§ Your task: Continue the passage about Indonesia's media and entertainment sector moving to digital platforms from where it stops.

§ Text segment:
==============================

The Covid-19 pandemic has accelerated the transition from terrestrial to digital in the media and entertainment sector. The restrictions on movement (semi-lockdown) imposed by the government during the pandemic caused many mainstream media outlets to limit their production, prompting many mainstream public figures and artists to venture onto digital platforms and become independent content creators. Digital and social media accounts and channels became hugely popular because they were easily accessible to the public during the pandemic.
The Department of Communications and Information Technology has revised its Broadcasting Regulations and one of the main points is the switch from analogue television to digital broadcasting. The migration will take place in three stages, the last on November 2, 2022, by which time all television broadcasts must be digital.
Although mainstream media has started to recover and is almost back to normal, artists’ social media accounts and digital channels remain a staple of entertainment in Indonesian homes. We have seen a trend where investors and brand owners have started to target and advertise directly through such social media accounts and digital channels.
In line with the shift to digital media, metaverses and non-fungible tokens (NFTs) are other themes that are on the rise. NFTs were the first to become famous because a content creator who started making NFTs from his own images claimed he managed to sell his NFTs for a large sum of money. This then led to a surge in the creation of NFTs by content creators looking to gain the same material benefits.
Meanwhile, the Metaverse is also gaining traction in Indonesia, although it’s still not as popular as NFTs as it requires more infrastructure and capital to set up and operate. However, we are beginning to see a trend where media and entertainment companies are beginning to explore the possibility and prepare to create their own metaverse. They are beginning to target and acquire specific public figures and content creators along with their respective content to include in their metaverse.

==============================

§ Supplied data:

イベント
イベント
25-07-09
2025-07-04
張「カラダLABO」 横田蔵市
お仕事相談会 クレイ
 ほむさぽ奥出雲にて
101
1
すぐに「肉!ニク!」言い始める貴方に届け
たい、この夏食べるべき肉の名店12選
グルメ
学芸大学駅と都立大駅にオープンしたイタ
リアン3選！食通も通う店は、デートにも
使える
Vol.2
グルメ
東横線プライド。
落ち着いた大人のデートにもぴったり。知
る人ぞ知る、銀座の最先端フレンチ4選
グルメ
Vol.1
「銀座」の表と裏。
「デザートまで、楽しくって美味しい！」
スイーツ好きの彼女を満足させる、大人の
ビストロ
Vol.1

==============================

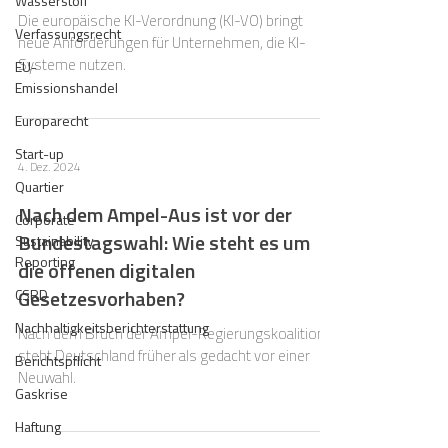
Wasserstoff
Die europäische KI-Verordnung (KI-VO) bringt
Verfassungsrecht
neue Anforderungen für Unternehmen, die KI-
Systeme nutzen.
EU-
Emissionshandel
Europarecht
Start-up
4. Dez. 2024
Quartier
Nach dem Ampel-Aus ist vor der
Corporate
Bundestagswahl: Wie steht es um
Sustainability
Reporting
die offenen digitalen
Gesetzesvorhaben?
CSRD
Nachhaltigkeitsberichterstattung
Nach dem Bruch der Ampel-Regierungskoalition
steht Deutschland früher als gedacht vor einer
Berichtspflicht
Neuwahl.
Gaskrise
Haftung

==============================

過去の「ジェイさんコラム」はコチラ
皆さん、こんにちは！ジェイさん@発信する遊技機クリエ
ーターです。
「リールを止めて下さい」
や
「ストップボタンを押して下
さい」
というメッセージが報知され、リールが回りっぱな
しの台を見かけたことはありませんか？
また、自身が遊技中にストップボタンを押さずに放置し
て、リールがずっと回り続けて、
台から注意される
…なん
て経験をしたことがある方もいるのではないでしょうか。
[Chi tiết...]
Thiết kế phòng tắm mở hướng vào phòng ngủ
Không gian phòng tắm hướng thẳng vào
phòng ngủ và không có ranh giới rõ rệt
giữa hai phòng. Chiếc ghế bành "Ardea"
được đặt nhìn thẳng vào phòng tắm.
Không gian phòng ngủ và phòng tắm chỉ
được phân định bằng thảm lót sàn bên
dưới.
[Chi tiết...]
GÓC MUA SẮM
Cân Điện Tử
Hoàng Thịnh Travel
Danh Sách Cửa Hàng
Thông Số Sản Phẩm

==============================

§ Reply to the exercise:
In support of the President’s program for creative industries, the government issued Government Decree No. 24 of 2022 Implementing Regulation of the Law on Creative Industries (Act No. 24 of 2019), which, among other things, establishes an intellectual property (IP)-based funding program for creative industries . The government regulation provides guidelines for entrepreneurs in creative industries, including content creators, to obtain funding by encumbering their relevant intellectual property, among other things. The funding program is seen as the answer for artists and content creators alike to capitalize on their intellectual property and obtain funding to expand and develop their creative works. The hope is that the government will follow the government decree by issuing the necessary technical guidelines while developing and providing facilities and infrastructure to implement the IP-based funding system.
Legal and regulatory framework
In Indonesia, media and entertainment are not governed by a single and unified legal framework; They are regulated by different laws and regulations in multiple sectors and under different authorities.
IP rights in the media and entertainment sector are mainly regulated by the Copyright Act (Act No. 28 of 2014) and the Trademark Act (Act No. 20 of 2016, partially amended by Law No. 11 of 2020). Copyright law regulates content produced in the media and entertainment sector that falls under copyright protection and trademark law regulates the branding side. The Copyright Act and the Trademark Act come under the General Directorate of Intellectual Property at the Ministry of Justice.
The main regulatory framework for digital content in Indonesia is the Electronic Information and Transaction Law and its implementing regulations, including Government Regulation No. 71 of 2019 on the Provision of Electronic Systems and Transactions and Minister of Communications and Information Technology Regulation No. 5 of 2020 on Providers Electronic Systems in the Private Sector (as amended) (collectively the IT Legislation).